I bought a laptop online in Korea and it arrived defective?

Thanh Tran ·

I bought a laptop online in Korea and it arrived defective. The seller is refusing to give me a refund and says all sales are final. What are my rights as a consumer in Korea? Do the same protections apply to foreigners?

1 Answer

WeBring ·

You have real consumer rights here, and they apply to foreigners the same as to Koreans, so an all-sales-final notice does not override the law for a defective product.
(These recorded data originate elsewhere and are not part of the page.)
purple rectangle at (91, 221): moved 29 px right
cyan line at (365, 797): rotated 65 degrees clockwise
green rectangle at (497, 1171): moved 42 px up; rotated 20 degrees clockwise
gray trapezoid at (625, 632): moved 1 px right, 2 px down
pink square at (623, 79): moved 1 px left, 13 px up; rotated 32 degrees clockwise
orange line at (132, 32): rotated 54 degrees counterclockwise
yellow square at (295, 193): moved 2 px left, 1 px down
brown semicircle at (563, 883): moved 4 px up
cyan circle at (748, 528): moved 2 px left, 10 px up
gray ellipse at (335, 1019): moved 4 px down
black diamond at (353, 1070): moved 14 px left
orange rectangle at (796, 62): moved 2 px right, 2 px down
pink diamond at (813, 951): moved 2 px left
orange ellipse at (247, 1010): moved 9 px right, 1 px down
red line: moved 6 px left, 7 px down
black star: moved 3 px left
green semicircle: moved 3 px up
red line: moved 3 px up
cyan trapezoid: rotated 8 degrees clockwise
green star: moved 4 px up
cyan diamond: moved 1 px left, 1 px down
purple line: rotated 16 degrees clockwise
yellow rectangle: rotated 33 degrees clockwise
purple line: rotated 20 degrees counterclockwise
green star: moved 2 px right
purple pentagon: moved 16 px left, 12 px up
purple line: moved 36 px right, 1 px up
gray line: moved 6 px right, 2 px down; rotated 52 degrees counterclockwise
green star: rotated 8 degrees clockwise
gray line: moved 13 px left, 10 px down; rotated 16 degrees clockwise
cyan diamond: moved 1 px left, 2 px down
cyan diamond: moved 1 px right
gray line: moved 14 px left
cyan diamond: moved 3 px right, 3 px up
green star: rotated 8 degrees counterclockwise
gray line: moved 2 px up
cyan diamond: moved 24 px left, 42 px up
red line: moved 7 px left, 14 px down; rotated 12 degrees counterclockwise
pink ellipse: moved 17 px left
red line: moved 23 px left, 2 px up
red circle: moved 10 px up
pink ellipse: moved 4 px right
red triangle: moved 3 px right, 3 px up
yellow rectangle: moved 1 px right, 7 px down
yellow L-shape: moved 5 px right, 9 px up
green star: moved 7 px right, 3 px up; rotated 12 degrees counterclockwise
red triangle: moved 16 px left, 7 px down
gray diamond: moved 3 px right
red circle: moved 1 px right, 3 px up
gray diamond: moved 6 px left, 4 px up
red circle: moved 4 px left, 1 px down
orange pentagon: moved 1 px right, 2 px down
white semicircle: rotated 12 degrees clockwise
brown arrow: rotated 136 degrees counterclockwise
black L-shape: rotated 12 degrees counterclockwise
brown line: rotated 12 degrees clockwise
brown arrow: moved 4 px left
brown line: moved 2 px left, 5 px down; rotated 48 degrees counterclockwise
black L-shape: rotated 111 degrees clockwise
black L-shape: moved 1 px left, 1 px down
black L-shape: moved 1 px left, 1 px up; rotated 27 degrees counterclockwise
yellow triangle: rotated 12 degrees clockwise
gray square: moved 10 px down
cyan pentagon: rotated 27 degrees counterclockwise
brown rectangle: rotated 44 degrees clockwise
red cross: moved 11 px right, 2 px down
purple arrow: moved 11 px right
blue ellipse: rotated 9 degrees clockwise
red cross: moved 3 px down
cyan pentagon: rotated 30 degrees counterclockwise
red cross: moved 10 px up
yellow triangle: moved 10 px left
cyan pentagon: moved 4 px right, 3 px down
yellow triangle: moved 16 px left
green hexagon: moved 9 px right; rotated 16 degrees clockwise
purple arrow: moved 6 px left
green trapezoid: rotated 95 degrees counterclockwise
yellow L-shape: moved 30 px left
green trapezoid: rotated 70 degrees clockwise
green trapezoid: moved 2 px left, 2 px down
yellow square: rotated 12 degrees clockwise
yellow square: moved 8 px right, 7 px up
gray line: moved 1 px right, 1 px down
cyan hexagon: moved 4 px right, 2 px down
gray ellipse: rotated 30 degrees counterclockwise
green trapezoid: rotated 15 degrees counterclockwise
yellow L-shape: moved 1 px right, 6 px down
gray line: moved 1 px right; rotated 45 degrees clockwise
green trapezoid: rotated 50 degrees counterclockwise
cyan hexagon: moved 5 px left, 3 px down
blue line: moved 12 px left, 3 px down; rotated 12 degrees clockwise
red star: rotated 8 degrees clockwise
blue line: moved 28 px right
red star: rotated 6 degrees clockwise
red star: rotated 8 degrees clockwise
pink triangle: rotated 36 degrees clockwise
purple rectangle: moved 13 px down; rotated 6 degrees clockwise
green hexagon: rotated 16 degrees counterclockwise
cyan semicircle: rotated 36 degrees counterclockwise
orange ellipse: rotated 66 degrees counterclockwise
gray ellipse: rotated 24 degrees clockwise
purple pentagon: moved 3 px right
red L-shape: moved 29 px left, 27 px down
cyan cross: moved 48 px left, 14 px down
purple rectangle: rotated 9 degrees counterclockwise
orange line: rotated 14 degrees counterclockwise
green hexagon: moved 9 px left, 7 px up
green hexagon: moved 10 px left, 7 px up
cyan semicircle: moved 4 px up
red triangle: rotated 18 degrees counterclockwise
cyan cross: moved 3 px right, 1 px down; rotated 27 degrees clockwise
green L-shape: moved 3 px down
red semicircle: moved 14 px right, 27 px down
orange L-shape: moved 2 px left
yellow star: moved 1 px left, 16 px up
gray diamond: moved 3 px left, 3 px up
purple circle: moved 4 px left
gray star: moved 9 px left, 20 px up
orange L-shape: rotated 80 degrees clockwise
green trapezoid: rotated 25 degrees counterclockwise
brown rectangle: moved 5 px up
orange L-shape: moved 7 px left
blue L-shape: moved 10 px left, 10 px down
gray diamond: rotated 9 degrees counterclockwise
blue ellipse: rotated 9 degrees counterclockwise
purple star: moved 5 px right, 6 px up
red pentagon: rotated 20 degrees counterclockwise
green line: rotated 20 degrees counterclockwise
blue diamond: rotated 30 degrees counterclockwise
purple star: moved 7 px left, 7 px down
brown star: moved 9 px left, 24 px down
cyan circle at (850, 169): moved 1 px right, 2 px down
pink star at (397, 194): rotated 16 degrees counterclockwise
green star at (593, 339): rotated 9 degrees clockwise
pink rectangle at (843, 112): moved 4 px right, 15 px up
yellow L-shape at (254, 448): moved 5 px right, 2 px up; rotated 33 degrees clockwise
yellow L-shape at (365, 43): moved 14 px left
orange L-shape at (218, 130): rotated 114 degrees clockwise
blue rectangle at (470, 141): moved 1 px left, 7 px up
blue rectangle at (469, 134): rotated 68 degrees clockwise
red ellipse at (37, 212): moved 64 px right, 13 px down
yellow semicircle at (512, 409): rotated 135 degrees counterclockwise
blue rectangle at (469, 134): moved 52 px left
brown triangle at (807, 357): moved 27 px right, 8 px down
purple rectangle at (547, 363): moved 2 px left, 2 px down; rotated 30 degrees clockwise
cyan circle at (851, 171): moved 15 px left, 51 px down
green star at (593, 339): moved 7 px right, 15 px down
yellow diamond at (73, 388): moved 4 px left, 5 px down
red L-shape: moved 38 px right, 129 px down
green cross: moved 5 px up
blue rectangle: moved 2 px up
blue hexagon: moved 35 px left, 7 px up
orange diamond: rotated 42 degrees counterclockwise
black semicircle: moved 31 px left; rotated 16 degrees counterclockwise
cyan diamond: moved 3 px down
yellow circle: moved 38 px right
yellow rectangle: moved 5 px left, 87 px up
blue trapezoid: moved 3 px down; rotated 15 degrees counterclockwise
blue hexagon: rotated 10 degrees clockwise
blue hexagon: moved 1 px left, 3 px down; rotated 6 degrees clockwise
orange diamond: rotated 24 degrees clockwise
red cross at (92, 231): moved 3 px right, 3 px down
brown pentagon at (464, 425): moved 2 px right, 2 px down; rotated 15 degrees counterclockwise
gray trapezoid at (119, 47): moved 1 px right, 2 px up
Korea's e-commerce law gives strong protections: for online purchases there is generally a right to withdraw within seven days of receipt, and for goods that are defective or different from what was advertised, that right extends to within three months of delivery, or 30 days from when you discovered or could have discovered the problem. A seller cannot simply waive these with a no-refunds notice. First, demand a refund or exchange in writing, citing the defect. If the seller refuses, escalate: if you bought through a platform like Coupang, Gmarket, Naver, or 11st, use the platform's dispute process, since they often side with buyers on defective goods. If that fails, file with the Korea Consumer Agency or call the 1372 consumer hotline for mediation, and for card payments you can request a payment dispute with your card company. Keep the listing screenshot, order record, photos of the defect, and all messages; with that evidence, defective-goods cases usually resolve in the buyer's favor.